[[ EXTRACTED ENTRIES, beginning ]]

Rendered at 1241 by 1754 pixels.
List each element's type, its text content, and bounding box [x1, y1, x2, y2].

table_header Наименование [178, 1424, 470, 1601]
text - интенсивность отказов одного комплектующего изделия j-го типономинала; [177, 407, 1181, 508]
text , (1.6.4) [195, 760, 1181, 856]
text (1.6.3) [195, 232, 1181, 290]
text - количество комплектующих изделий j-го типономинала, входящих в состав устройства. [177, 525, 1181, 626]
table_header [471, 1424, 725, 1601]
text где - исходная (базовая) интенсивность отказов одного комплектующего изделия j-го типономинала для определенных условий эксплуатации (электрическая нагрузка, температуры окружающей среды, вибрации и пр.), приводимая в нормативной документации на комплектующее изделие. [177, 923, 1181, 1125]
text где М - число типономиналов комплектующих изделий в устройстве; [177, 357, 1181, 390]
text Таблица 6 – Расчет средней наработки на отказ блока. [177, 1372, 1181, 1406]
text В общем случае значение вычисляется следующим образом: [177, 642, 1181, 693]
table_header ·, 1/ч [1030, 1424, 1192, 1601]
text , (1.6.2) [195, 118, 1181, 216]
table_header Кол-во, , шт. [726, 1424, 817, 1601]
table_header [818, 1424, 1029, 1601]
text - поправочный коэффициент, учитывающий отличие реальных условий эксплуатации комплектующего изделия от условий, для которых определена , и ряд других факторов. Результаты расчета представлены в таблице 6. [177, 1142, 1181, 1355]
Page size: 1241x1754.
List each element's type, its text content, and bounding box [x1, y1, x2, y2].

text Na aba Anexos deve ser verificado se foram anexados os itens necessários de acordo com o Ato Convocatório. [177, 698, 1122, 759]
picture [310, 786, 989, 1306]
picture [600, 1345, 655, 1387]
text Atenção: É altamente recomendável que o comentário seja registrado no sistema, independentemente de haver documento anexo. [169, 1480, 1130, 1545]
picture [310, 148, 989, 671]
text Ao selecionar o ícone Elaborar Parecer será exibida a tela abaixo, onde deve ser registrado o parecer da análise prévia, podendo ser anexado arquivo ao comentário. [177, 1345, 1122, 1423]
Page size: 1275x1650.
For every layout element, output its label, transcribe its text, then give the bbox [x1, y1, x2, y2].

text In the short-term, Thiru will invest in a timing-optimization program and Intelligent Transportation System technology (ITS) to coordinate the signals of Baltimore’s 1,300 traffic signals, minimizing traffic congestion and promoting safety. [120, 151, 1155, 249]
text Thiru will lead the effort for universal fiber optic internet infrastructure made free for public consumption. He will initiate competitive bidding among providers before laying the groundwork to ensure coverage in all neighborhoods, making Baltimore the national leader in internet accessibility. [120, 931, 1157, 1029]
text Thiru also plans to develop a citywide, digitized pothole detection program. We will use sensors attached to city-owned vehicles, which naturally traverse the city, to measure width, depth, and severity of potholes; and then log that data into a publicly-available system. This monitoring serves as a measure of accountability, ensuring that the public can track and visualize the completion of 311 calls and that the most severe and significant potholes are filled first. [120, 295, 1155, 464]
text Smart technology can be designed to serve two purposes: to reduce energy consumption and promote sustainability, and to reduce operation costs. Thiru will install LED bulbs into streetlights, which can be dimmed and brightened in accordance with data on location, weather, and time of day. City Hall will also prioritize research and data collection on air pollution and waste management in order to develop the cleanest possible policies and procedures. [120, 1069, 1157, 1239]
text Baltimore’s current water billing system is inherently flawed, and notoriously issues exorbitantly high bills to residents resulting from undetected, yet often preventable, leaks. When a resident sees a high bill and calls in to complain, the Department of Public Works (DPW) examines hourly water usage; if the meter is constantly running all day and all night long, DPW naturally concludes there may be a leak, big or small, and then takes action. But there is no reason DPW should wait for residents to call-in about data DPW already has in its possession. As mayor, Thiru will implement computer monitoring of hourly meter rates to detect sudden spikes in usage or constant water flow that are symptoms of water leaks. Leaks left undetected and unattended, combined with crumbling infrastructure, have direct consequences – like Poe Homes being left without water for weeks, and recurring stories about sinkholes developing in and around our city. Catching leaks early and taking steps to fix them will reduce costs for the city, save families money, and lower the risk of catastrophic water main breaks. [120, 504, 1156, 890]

[[ EXTRACTED ENTRIES, end ]]

- **ASSIGNMENT**:
Search the records for the word "условий", then list every line that has it.

- **ANSWER BOX**:
text где - исходная (базовая) интенсивность отказов одного комплектующего изделия j-го типономинала для определенных условий эксплуатации (электрическая нагрузка, температуры окружающей среды, вибрации и пр.), приводимая в нормативной документации на комплектующее изделие. [177, 923, 1181, 1125]
text - поправочный коэффициент, учитывающий отличие реальных условий эксплуатации комплектующего изделия от условий, для которых определена , и ряд других факторов. Результаты расчета представлены в таблице 6. [177, 1142, 1181, 1355]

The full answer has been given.